As video game technology improved and game makers became more ambitious, rap also became more profitable. Yearly sports titles (Tony Hawk’s Pro Skater, Madden NFL) began to feature more rap-heavy soundtracks, the product of superstar athletes like Allen Iverson and Deion Sanders smuggling rap swagger into the NBA and NFL, respectively. EA Sports’ publishing arm, BIG, married the two industries even further with the creation of the Street series of their popular NFL, NBA, and FIFA games, updating the stylish arcade blacktop twist of Rap Jam with more tricks and tracks that worked in tandem with their Def Jam wrestling series. Rap music was the touchdown, the three-pointer, and the half-field goal.
Meanwhile, producers and DJs were being called on to score and curate soundtracks that breathed life into the cities and alleyways of games; RJD2 spruced up Marc Ecko’s Getting Up and Hideki Naganuma put his muscle behind the electronic/rap fusion of Jet Set Radio Future. In 2006, 50 Cent even leveraged the ever-present G-Unit brand into 50 Cent: Bulletproof, complete with an original soundtrack and game diss track.
The game changed for good, however, when the Grand Theft Auto series incorporated radio stations into gameplay, allowing players to toggle channels while driving around the open world. With each release in the series, the rap stations grew more and more prominent, eventually leading to names like Flying Lotus and Frank Ocean being called upon to curate the massively successful Grand Theft Auto V and its online multiplayer spinoff Grand Theft Auto Online. In-game radio stations had already become a standard in open-world games, a reflection of rap’s growing presence in the side-view mirror of the general public’s everyday life.
While censorship issues and growing pains have followed both industries, the two have continued to feed off of each other’s incredible energy for the past decade. That the Madden 2019 soundtrack features nothing but rap records should feel like more of a victory than it does. It’s a landmark moment for a non-hip-hop video game, tainted only by the censoring of banished professional quarterback and political activist Colin Kaepernick, whose name was removed from Big Sean’s verse on YG’s “Big Bank.” EA Sports has since apologized for the “error,” announcing the uncensored version would be made available in an upcoming game update.
Even still, silver linings are cracking through the code. Digital streaming providers like Pandora, Spotify, and SoundCloud encourage personal playlist curation that’s great for parties with friends, even if they might make a music consultant for a video game manufacturer cry at night. Fortnite, a game with no soundtrack of its own, has proved to be a sticky bomb in the hearts of rappers, winning over everyone from Lil Yachty and 03 Greedo to Nyck Caution and Yung Bans.
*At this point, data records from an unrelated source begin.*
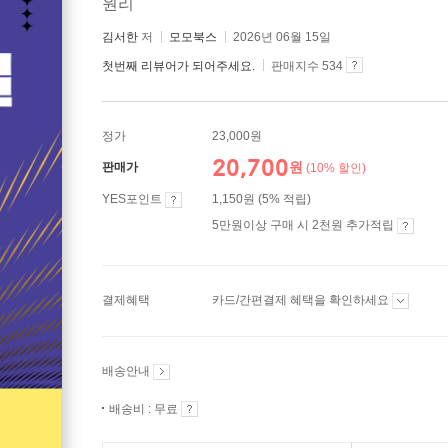
원리
김서한
저
모모북스
2026년 06월 15일
첫번째 리뷰어가 되어주세요.
판매지수 534
정가
23,000원
20,700
원
판매가
(10% 할인)
YES포인트
1,150원 (5% 적립)
5만원이상 구매 시 2천원 추가적립
결제혜택
카드/간편결제 혜택을 확인하세요
배송안내
배송비 : 무료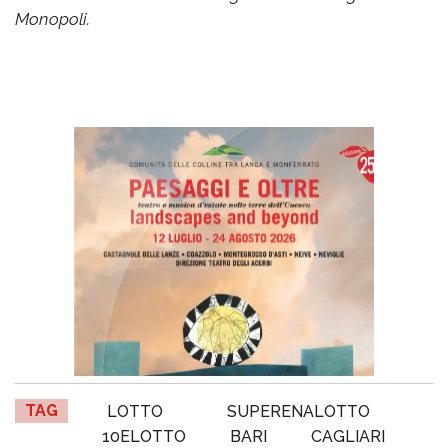
Monopoli.
TAG
LOTTO
SUPERENALOTTO
10ELOTTO
BARI
CAGLIARI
When I first fired up Def Jam: Vendetta back in 2003, I couldn’t even begin to picture rap and gaming mixing the way they have over the past 15 years. Their crossover appeal has earned me friends and opened my eyes to sights and sounds that would’ve otherwise never grabbed my attention. Both are capable of coloring the human condition with exaggeration and nuance that has earned them a spot in our party rotations, our pockets, and our museum halls. Even among the missteps and blatant cash grabs, rap and gaming confiding in each other is a found balance that unearths the escapism in reality and sounds beautiful while doing it.
Whether I’m picking the city for the next Def Jam game or blasting the newest album while catching fades in Dragonball FighterZ, I’ll always play to that.